From the records below, copy each line in which the string "false" occurs.

- _MATERIALS PROVIDED_:
_ _ _ _ _
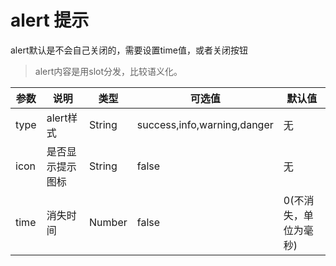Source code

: # alert 提示

alert默认是不会自己关闭的，需要设置time值，或者关闭按钮

> alert内容是用slot分发，比较语义化。

|参数 			|说明			    |类型		|可选值	  					  |默认值  				  |
|---------------|-------------------|-----------|-----------------------------|-----------------------|
| type          | alert样式      	| String    | success,info,warning,danger | 无     				  |
| icon   		| 是否显示提示图标  | String    | false   					  | 无     				  |
| time       	| 消失时间      	| Number   	| false   					  | 0(不消失，单位为毫秒) |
_ _ _ _ _
- _SOLVED PROBLEM_:
| icon   		| 是否显示提示图标  | String    | false   					  | 无     				  |
| time       	| 消失时间      	| Number   	| false   					  | 0(不消失，单位为毫秒) |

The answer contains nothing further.